Bask Ülkesi’nde bir hafta sonu - Resim : 7

Sonraki durağımız olan Guernica, adına Picasso’nun ünlü tablosundan aşina olduğumuz şirin bir kasaba. 1937’de bombalanan ve yok olmanın eşiğine gelen bu kasabada eşsiz cam işçiliğiyle dikkat çeken kent meclisi ve bölgenin bombalanışını anlatan Barış Müzesi, gezilecek yerlerden. Şehrin meydanında da Guernica tablosunun büyük bir replikası bulunuyor.

Bask Ülkesi’nde bir hafta sonu - Resim : 8

Şehirde dolaşırken dikkatimizi çeken bir anıtta Bask bayrağı tutan bir asker var. Altındaki yazıda da “Çok sevdiğimiz özgürlük için her şeyimizi vereceğiz” yazıyor.

Bask Ülkesi’nde bir hafta sonu - Resim : 9

Ayrılıkçı politikalarıyla bilinen ve silahlı örgüt ETA ile bağlantılı olduğu iddiasıyla İspanya Anayasa Mahkemesi tarafından kapatılan Batasuna Partisi’nin yazılamalarının ve afişlerinin bolluğu da Bilbao’dan uzaklaştıkça gözümüze çarptı. Bir saate yakın bir yolculukla vardığımız San Sebastian, kıyıları dalgakıranlarla ve sıra sıra binalarla kaplı olan tatlı bir şehir. San Sebastian, kelime anlamı olarak “Aziz Sivaslı” demek. Şehrin “cheescake”i dünyaca ünlü. Bu ünün abartı olmadığını ve tamamen hak edilmiş bir ün olduğunu anlamak için kekten bir çatal almamız yetti. Peynirin tazeliği, kekin ağızda dağılan kıvamı ve bitirdiğinizde dahi damağınıza saatlerce eşlik eden tadı kolay kolay yakalanabilecek bir şey değil şüphesiz.

Bask Ülkesi’nde bir hafta sonu - Resim : 10

Şehir, birkaç köklü müzeye de ev sahipliği yapıyor.

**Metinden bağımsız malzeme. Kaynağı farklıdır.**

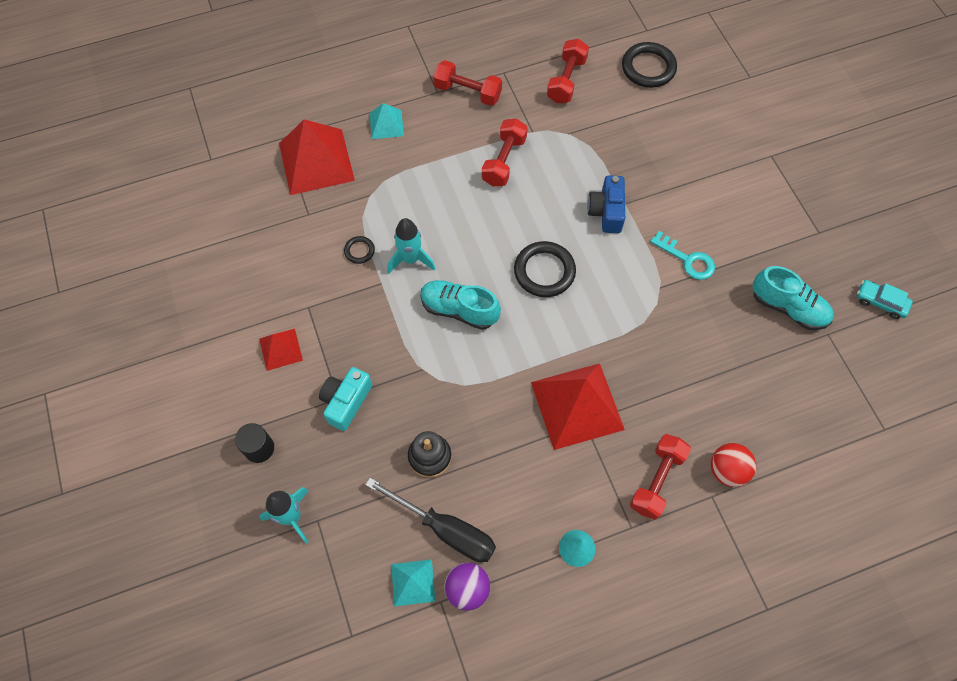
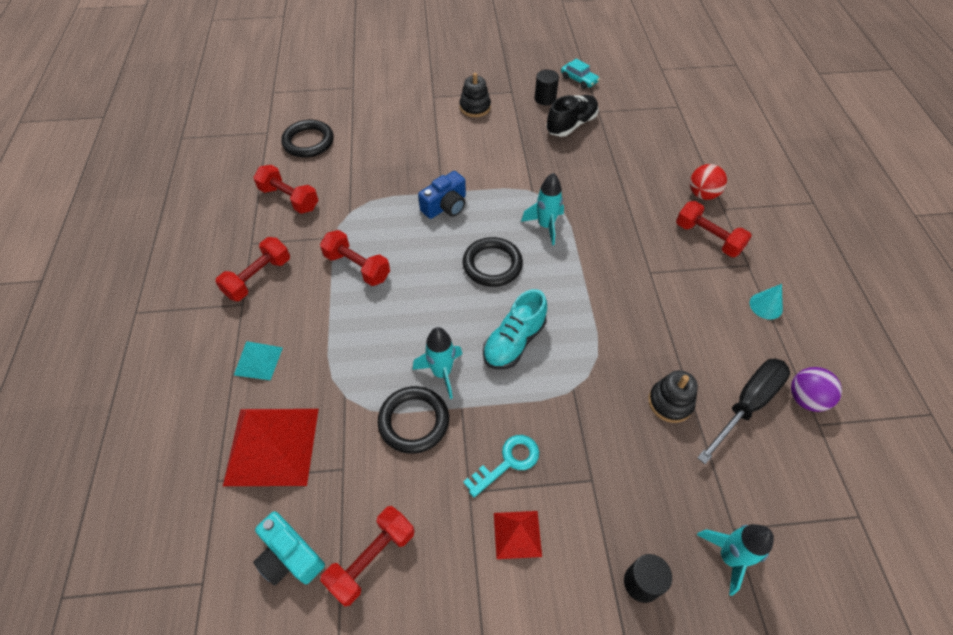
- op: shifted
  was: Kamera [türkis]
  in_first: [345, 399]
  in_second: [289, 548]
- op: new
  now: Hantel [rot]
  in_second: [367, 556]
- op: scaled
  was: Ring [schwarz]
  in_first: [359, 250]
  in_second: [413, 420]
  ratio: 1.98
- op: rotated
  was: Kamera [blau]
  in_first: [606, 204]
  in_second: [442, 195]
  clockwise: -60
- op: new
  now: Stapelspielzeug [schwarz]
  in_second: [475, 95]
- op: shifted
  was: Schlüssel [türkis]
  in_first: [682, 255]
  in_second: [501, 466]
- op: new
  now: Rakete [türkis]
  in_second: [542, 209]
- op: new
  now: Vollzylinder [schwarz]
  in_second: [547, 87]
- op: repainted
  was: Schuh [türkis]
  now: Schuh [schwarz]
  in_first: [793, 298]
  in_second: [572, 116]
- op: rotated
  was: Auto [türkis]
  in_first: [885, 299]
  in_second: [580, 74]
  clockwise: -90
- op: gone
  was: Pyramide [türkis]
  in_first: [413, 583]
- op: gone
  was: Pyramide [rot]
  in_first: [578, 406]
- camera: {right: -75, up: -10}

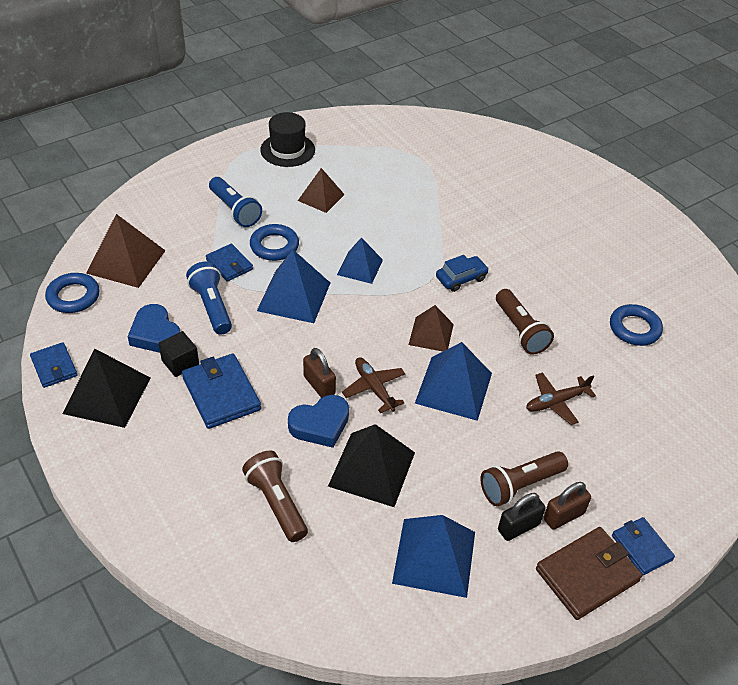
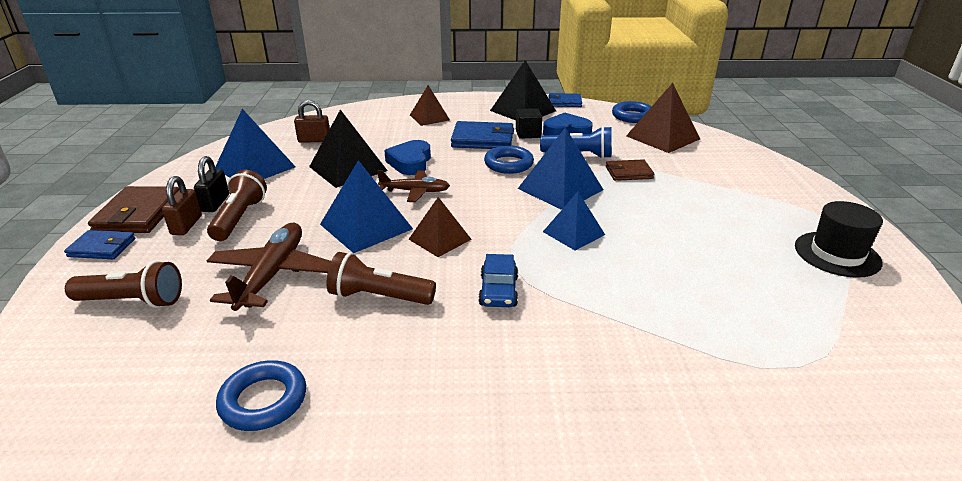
- op: shifted
  was: Taschenlampe [braun]
  in_first: [275, 496]
  in_second: [123, 284]
- op: scaled
  was: Flugzeug [braun]
  in_first: [561, 398]
  in_second: [269, 266]
  ratio: 1.59
- op: shifted
  was: Vorhängeschloss [braun]
  in_first: [319, 373]
  in_second: [312, 121]
- op: shifted
  was: Pyramide [braun]
  in_first: [321, 190]
  in_second: [430, 105]
- op: shifted
  was: Ring [blau]
  in_first: [274, 242]
  in_second: [509, 159]
- op: repainted
  was: Geldbörse [blau]
  now: Geldbörse [braun]
  in_first: [229, 263]
  in_second: [630, 170]
- op: gone
  was: Taschenlampe [blau]
  in_first: [235, 202]
- camera: {right: 125, up: -15}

Bask seyahatimizde en çok beğendiğimiz müze olan San Telmo Müzesi klasik sanat, modern sanat, tarih ve etnografyayı bir arada bulabileceğiniz nadir müzelerden. Bilbao’ya dönmemiz gerektiği için bu müzede yeteri kadar vakit geçirememiş olsak da burayı ziyaret edebilmiş olmak bizi çok mutlu etti. Şehre ev sahipliği yapan Real Sociedad futbol klübünün atkılarını boynumuza sararak, şehrin sert rüzgarının zamanında Nihat ve Kovacevic’i en az Real Madrid kadar zorlamış olabileceğini düşündük.

Bask Ülkesi’nin başkenti olan Vitoria-Gasteiz’i de gezmeyi planlamıştık ama hiçbirimiz Nihat ya da Kovacevic olmadığından hava koşulları bizi fena halde etkilemişti. Artık dönme vaktiydi. Türkiye’de kullanımı popüler olan ve her derde deva olarak nitelendirilen portakal-limon aromalı sıcak karışımı bir nöbetçi eczaneye sorduk ama “sakın bunu içmeyin, içinde çok fazla zararlı madde var” cevabını aldık. Parasetamol etken maddeli ilaçların iyileştirici etkisine bırakmak durumunda kaldık kendimizi.

Bask Ülkesi’nde bir hafta sonu - Resim : 11

Seyahat isterse aylarca sürsün, isterse birkaç günlüğüne olsun, dönüş yolu hemen her zaman üzer insanı. Bilbao Havalimanı’nda seyahatin kritiğini yaparken de “ana yemek yok mu” diye yakınmamıza sebep olan mezeleri şimdiden özlemiş, Bilbao’yu park yeri problemine rağmen benimsemiş ve Bask rüzgarına alışmaya başlamıştık bile. Belki de seyahat etmeyi güzel yapan şey de bu. Gezerken başımıza gelen talihsizlikler, yadırgadığımız davranışlar, asla aramam dediğimiz yemekler, eve vardığımızda özlem duyduğumuz şeylere dönüşüyor. Her seyahat, hayatın aksilikler de getirebileceğini ve aksiliklerin de sevilebileceğini anlatıyor bize.